• Materials provided
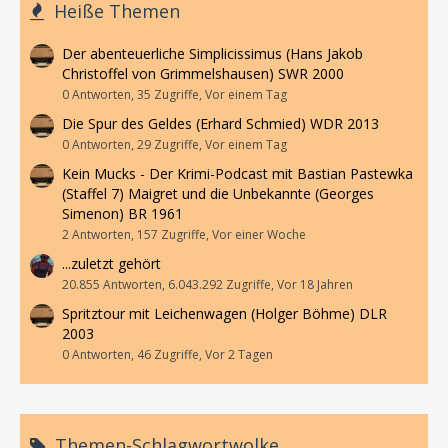
Heiße Themen
Der abenteuerliche Simplicissimus (Hans Jakob
Christoffel von Grimmelshausen) SWR 2000
0 Antworten, 35 Zugriffe, Vor einem Tag
Die Spur des Geldes (Erhard Schmied) WDR 2013
0 Antworten, 29 Zugriffe, Vor einem Tag
Kein Mucks - Der Krimi-Podcast mit Bastian Pastewka
(Staffel 7) Maigret und die Unbekannte (Georges
Simenon) BR 1961
2 Antworten, 157 Zugriffe, Vor einer Woche
...zuletzt gehört
20.855 Antworten, 6.043.292 Zugriffe, Vor 18 Jahren
Spritztour mit Leichenwagen (Holger Böhme) DLR
2003
0 Antworten, 46 Zugriffe, Vor 2 Tagen
Themen-Schlagwortwolke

• Your assignment
Using the material above, filter for lines holding "Zugriffe" and copy each one.

• Response to the task
0 Antworten, 35 Zugriffe, Vor einem Tag
0 Antworten, 29 Zugriffe, Vor einem Tag
2 Antworten, 157 Zugriffe, Vor einer Woche
20.855 Antworten, 6.043.292 Zugriffe, Vor 18 Jahren
0 Antworten, 46 Zugriffe, Vor 2 Tagen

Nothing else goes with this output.